__Text for analysis__.
Joining DNA dots
Scientists from Agriculture Victoria, in collaboration with the University of Melbourne, have developed a world-first customised single nucleotide polymorphism chip designed with the latest known genes that affect dairy cattle traits.
The work involves the customisation of a small piece of plastic — an SNP chip — with 50,000 small dots that bind DNA to detect genetic variations on the bovine genome, with the potential to improve dairy breeding worldwide.
Agriculture Victoria research scientist and University of Melbourne fellow Ruidong Xiang said SNP chips helped breeders select animals with genetics of interest by testing tens of thousands of genetic variants to find the genes for important traits in each animal for the purposes of breeding.
“The information obtained from an SNP chip can be used to make genetic predictions for a trait of interest, such as milk production, so breeders can quickly narrow down which animals they are interested in breeding," Dr Xiang said.
“The new customised SNP chip will have better predictions for a trait of interest compared to existing chips currently used in the industry and ultimately improves breeding decisions."

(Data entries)
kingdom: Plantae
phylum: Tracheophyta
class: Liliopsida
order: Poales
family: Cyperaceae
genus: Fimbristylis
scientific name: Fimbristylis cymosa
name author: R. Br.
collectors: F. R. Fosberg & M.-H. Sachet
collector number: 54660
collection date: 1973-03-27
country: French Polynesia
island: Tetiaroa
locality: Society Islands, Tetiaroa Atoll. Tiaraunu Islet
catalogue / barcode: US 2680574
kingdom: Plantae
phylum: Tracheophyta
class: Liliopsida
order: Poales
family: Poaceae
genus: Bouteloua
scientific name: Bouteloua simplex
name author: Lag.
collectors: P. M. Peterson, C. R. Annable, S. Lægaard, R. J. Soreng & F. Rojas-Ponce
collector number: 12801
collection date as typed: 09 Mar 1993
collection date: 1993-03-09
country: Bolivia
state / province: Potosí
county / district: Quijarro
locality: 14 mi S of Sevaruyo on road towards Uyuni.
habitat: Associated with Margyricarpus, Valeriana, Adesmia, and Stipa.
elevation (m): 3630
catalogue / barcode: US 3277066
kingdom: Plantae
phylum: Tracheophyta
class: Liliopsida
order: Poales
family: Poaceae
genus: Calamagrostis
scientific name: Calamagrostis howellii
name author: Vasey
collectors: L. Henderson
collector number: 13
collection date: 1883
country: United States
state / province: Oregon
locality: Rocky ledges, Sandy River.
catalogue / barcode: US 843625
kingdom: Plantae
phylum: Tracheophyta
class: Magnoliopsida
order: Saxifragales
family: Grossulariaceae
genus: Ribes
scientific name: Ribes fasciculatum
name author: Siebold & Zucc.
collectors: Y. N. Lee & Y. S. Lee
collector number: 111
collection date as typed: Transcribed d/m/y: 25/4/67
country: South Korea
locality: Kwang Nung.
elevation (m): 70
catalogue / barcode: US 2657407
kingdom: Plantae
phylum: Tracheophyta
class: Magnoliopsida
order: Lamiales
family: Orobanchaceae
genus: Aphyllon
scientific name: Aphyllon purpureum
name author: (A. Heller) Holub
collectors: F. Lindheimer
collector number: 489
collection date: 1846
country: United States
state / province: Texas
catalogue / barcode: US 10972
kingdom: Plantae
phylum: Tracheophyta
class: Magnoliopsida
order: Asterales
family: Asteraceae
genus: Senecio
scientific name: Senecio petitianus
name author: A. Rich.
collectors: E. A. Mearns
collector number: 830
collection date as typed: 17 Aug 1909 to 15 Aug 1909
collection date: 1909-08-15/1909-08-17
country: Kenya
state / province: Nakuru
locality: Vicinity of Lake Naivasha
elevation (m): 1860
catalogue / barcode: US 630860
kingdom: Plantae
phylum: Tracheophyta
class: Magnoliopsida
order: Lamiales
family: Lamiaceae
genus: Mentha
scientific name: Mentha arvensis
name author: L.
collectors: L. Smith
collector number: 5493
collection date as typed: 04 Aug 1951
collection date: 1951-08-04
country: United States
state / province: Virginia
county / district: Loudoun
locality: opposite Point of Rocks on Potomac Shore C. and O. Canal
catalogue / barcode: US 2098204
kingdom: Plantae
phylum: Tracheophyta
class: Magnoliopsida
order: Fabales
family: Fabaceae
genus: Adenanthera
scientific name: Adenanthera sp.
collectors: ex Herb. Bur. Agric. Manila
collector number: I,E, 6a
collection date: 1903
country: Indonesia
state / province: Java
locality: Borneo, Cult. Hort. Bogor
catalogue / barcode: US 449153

__Work order 1__. Reproduce the passage of the SNP chip article starting at "The work involves" and ending at "Dr Xiang said.".
__Work order 2__.
Answer these questions using the SNP chip article:
(a) Which university worked with Agriculture Victoria on the chip?
(b) How many small dots does the customized chip carry?
(c) What trait does Dr Xiang give as an example of a trait of interest?
__Work order 3__. Resume the SNP chip article after its final sentence.

__Task answer 1__.
The work involves the customisation of a small piece of plastic — an SNP chip — with 50,000 small dots that bind DNA to detect genetic variations on the bovine genome, with the potential to improve dairy breeding worldwide.
Agriculture Victoria research scientist and University of Melbourne fellow Ruidong Xiang said SNP chips helped breeders select animals with genetics of interest by testing tens of thousands of genetic variants to find the genes for important traits in each animal for the purposes of breeding.
“The information obtained from an SNP chip can be used to make genetic predictions for a trait of interest, such as milk production, so breeders can quickly narrow down which animals they are interested in breeding," Dr Xiang said.

__Task answer 2__.
(a) The University of Melbourne.
(b) 50,000.
(c) Milk production.

__Task answer 3__.
The research team started with 16 million genomic variants from 44,000 Australian dairy cattle and moved along the bovine genome, picking the next best variant until they narrowed it down to 50,000 genetic variations for inclusion on the customised SNP chip.
Dr Xiang said by screening genes of interest to the Australian dairy industry, the team was able to customise the SNP chip to reflect the most up-to-date biological information.
“This method included using more genes associated with 37 dairy traits, which was a huge improvement on the standard chips, as most genetic variants used in the standard chip were not supported by biology,” he said.
The research findings showed the customised biology-informed chip outperformed the standard chip in predicting the genetic value of multiple traits across datasets from 90,000 dairy cattle by up to 10 per cent.